During the housing downturn, construction self-employment increased from 24% in 2006 to more than 26% in 2010. It is likely that builders and remodelers who were no longer able to maintain a steady work flow may have tried to manage costs by eliminating payroll positions and joining the ranks of the self-employed. It is also possible that some construction employees laid off during the downturn were able to stay in the industry by striking out on their own. The share of self-employed workers in construction peaked in 2010, exceeding 26%.


The opposite hiring trends emerged once the housing industry started its slow climb out of the cyclical trough. The construction industry has been adding payroll jobs since 2011, while the number of self-employed construction workers continued dwindling until 2015. Consequently, the self-employment rates reversed their course in 2011 and fell close to 23% in recent years.

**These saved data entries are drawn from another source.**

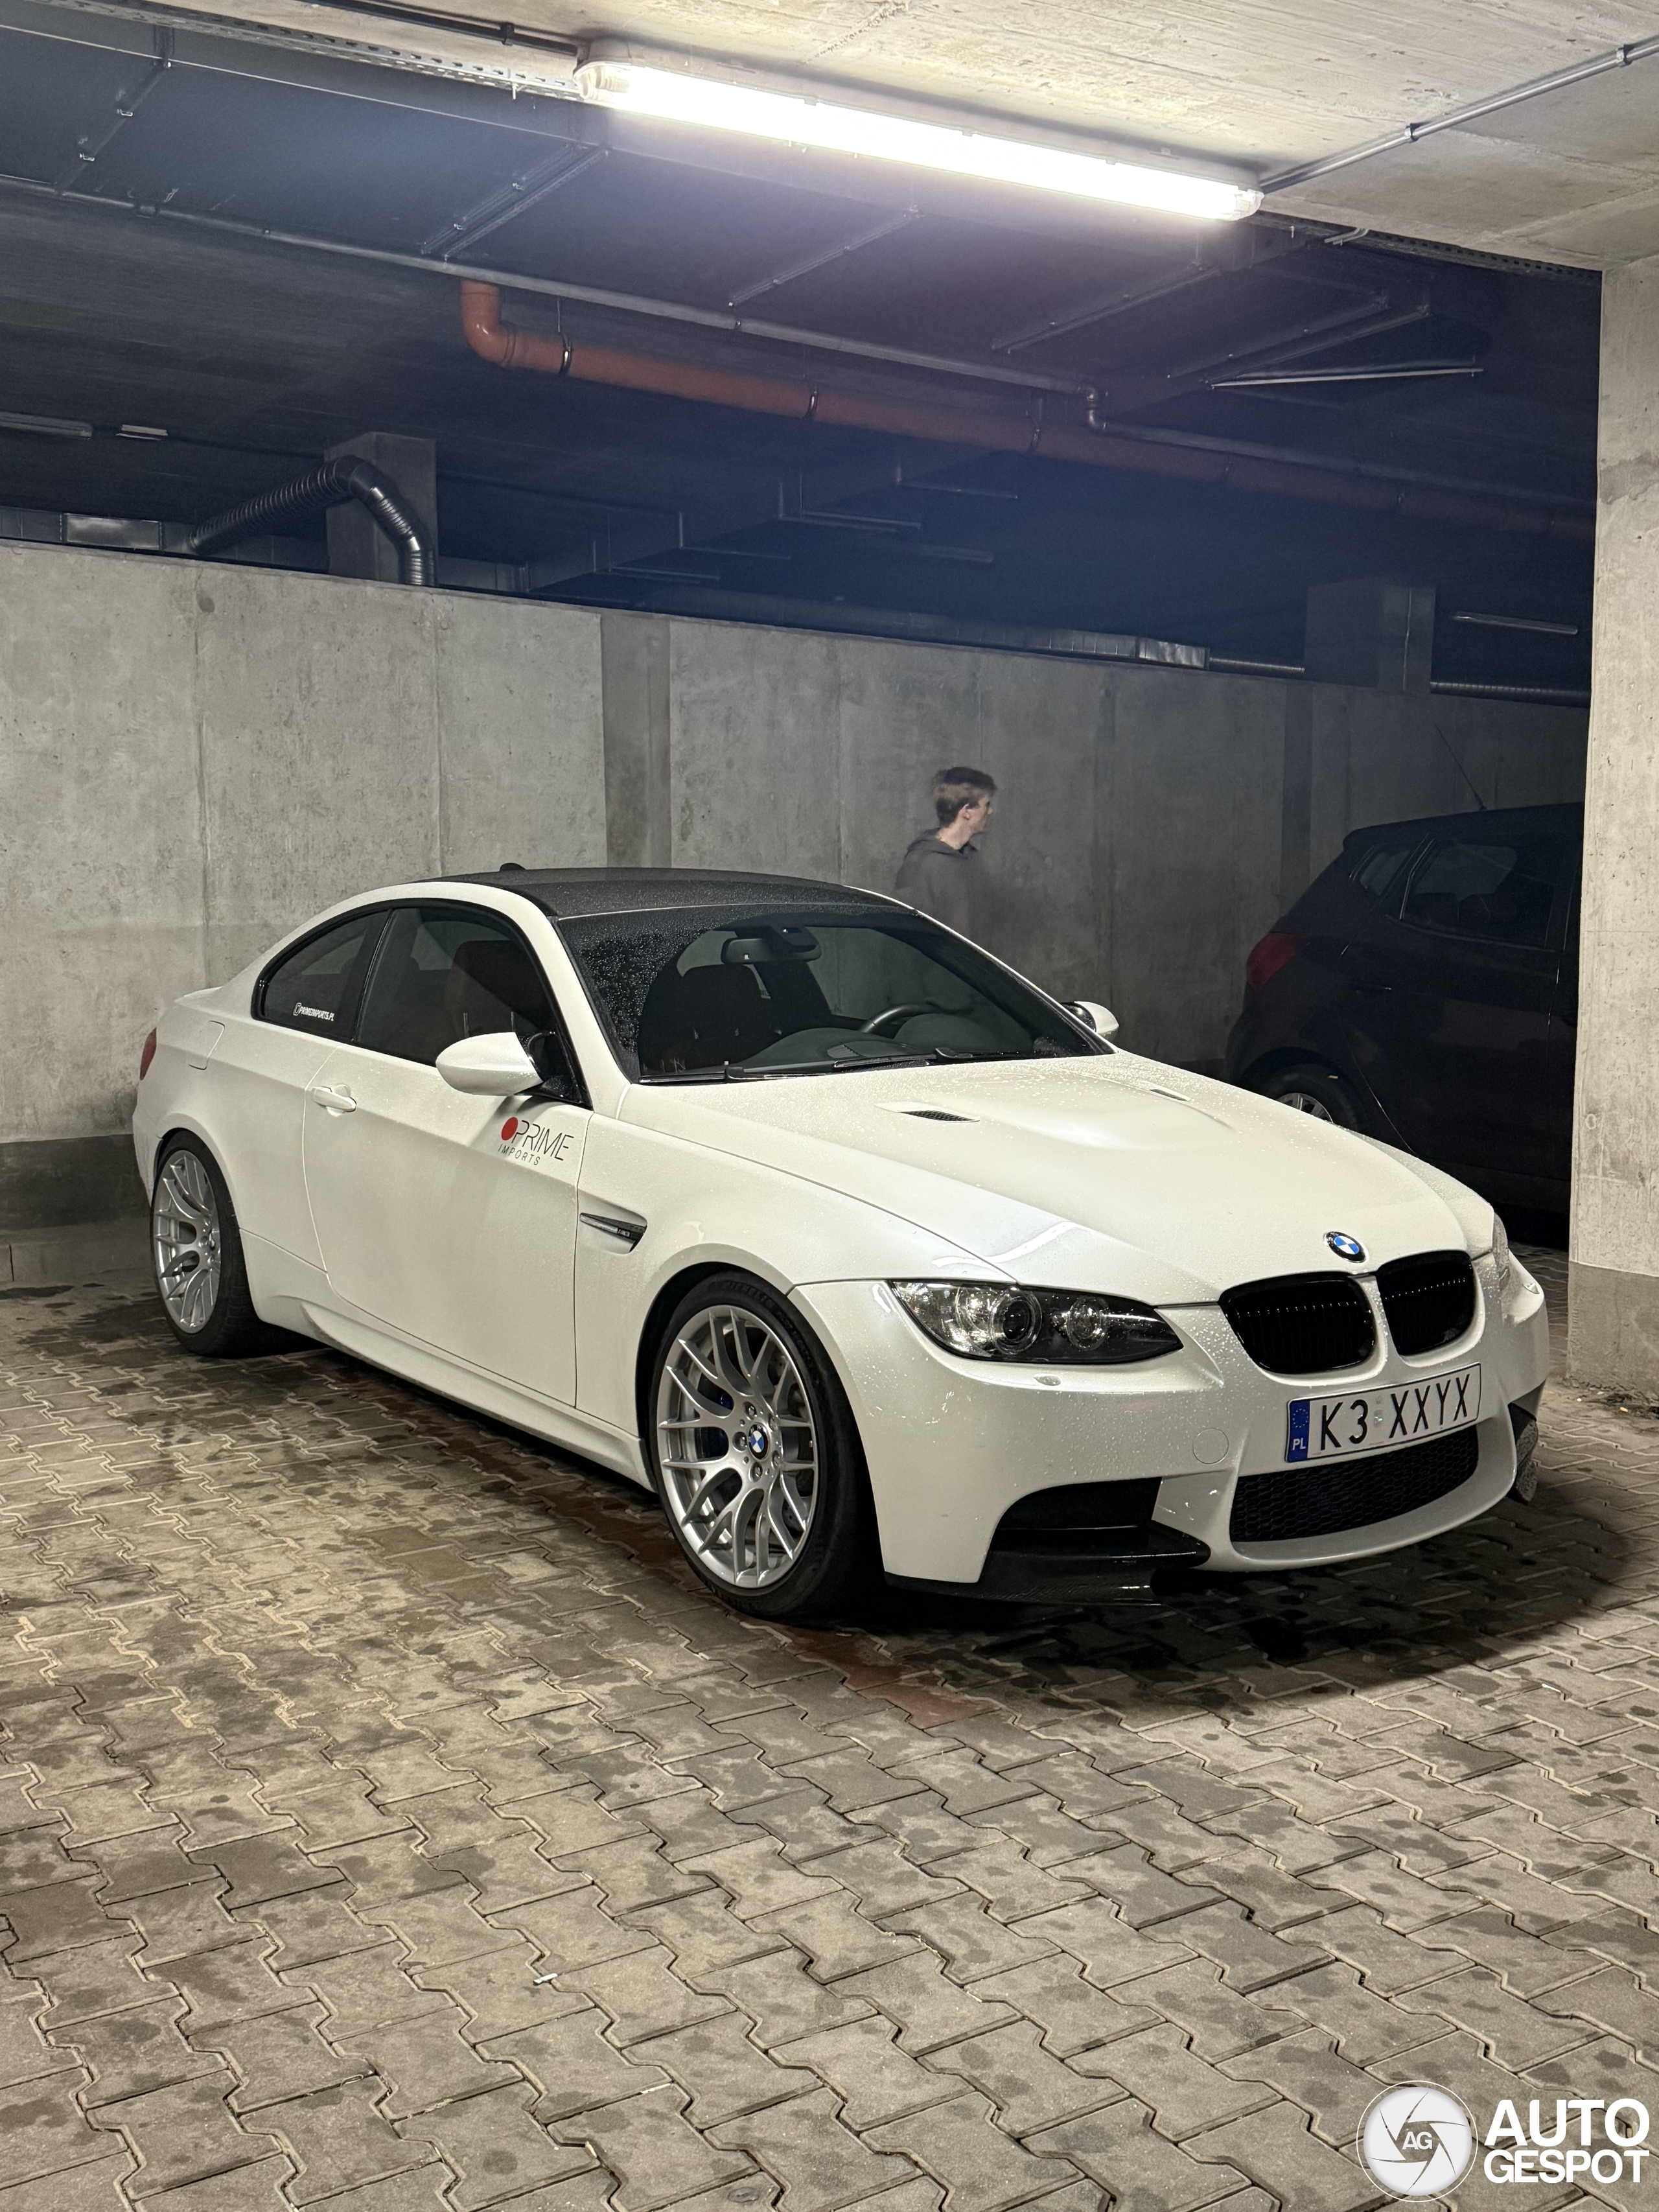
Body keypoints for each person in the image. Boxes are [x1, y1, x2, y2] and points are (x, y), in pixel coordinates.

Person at [894, 766, 997, 940]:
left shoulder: (971, 859)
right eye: (986, 804)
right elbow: (908, 933)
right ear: (967, 812)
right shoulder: (921, 864)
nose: (990, 811)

The ACS data show that from 2011 to 2016 construction gained close to 1.2 million (20%) private payroll jobs but the pool of self-employed workers grew by about 100,000 (5%). This helps explain why builders have reported more extreme labor and subcontractor shortages than commonly cited numbers based only on payroll employment suggest.

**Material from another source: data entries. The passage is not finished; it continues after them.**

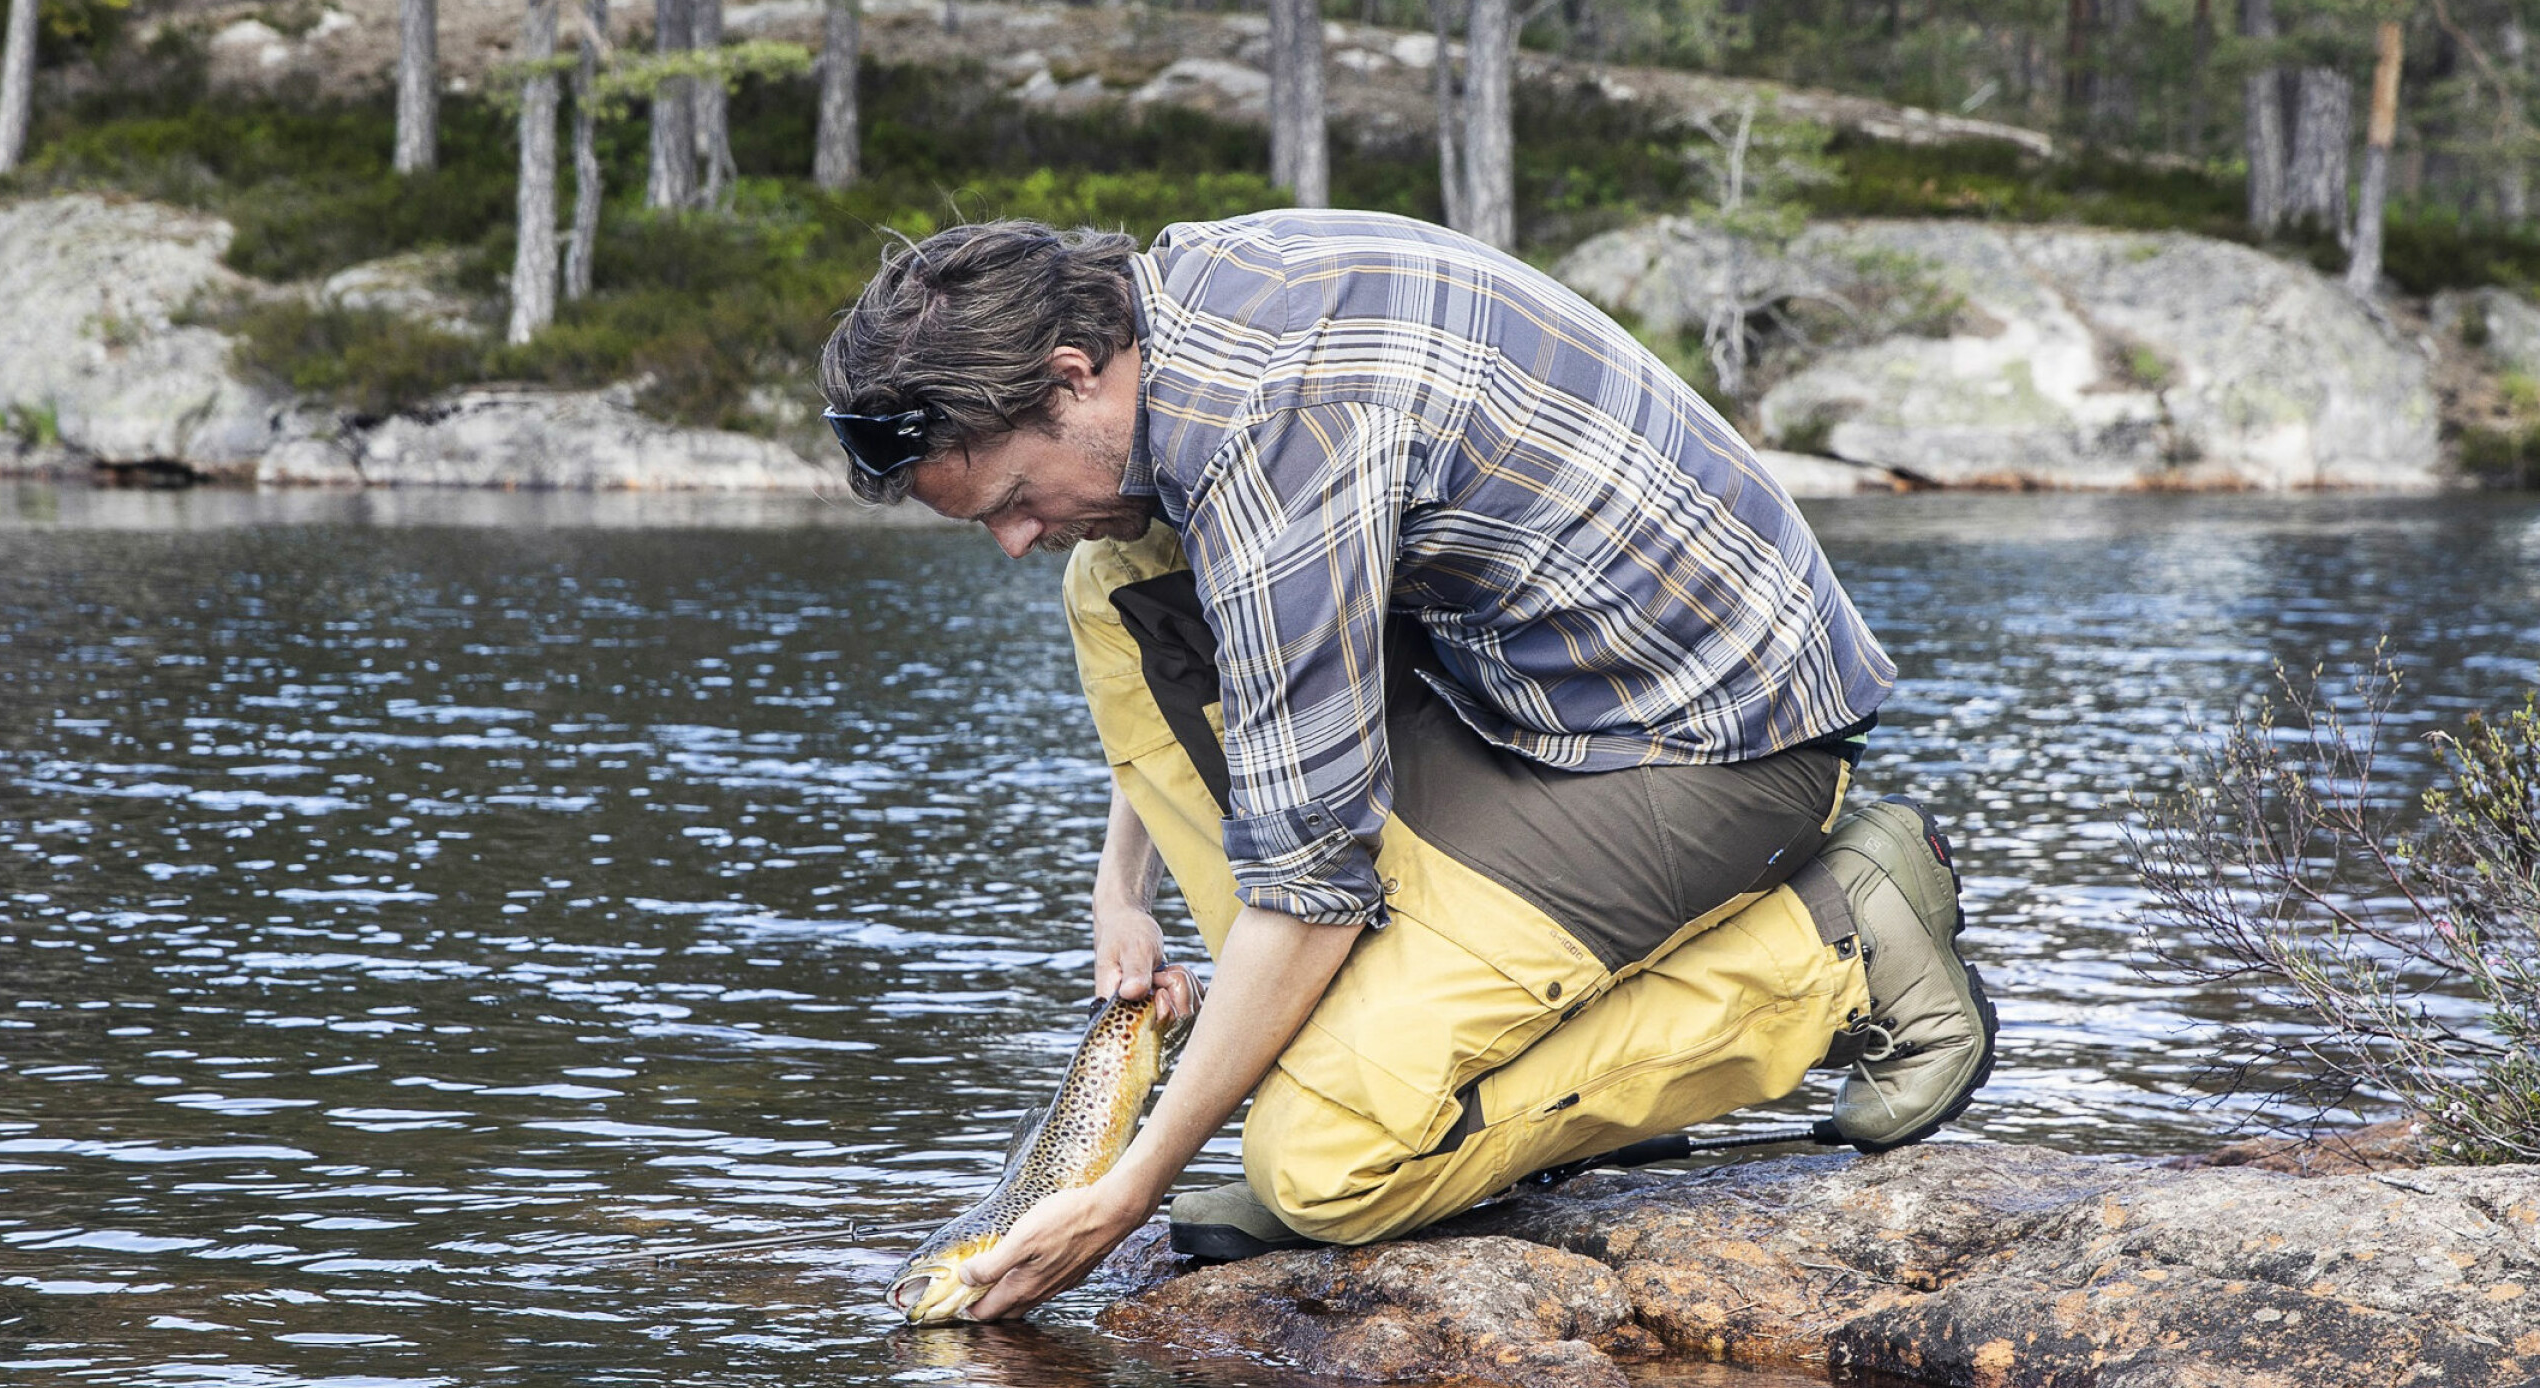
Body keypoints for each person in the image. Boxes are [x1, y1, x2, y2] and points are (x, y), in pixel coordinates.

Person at [817, 210, 1996, 1321]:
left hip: (1712, 746)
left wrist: (1123, 1194)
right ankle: (1392, 1048)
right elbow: (1240, 695)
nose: (1014, 538)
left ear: (1073, 373)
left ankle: (1845, 940)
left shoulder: (1279, 443)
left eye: (1014, 497)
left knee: (1328, 1166)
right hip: (1530, 699)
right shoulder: (1180, 306)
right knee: (1118, 582)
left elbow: (1314, 874)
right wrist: (1116, 893)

Many states, where home building accounts for a higher share of the labor force, also register higher shares of self-employed. Notably, Maine, Montana and Vermont have the highest shares of self-employed construction workers in the nation, with more than a third of their construction workforce being self-employed. The share of self-employed reaches 40% in Maine, 37% in Montana, and 35% in Vermont.

The New England states are where it takes the longest time to build a house. Because of the short construction season and longer times to complete a project, specialty trade contractors in these states have fewer workers on their payrolls. The 2012 Economic Census data show that specialty trade contractors in Montana, Maine, Rhode Island, Vermont, Idaho, New Hampshire have the smallest payrolls in the nation with 5 to 6 workers, on average. Whereas, the national average is close to 9 workers. As a result, a greater share of work is done by independent entrepreneurs, thus explaining high self-employment shares in these states that go together with elevated shares of residential construction workers in local labor force. Nevertheless, with the exception of Montana, these high shares are below the self-employment peak levels these states registered in the midst of the severe housing downturn.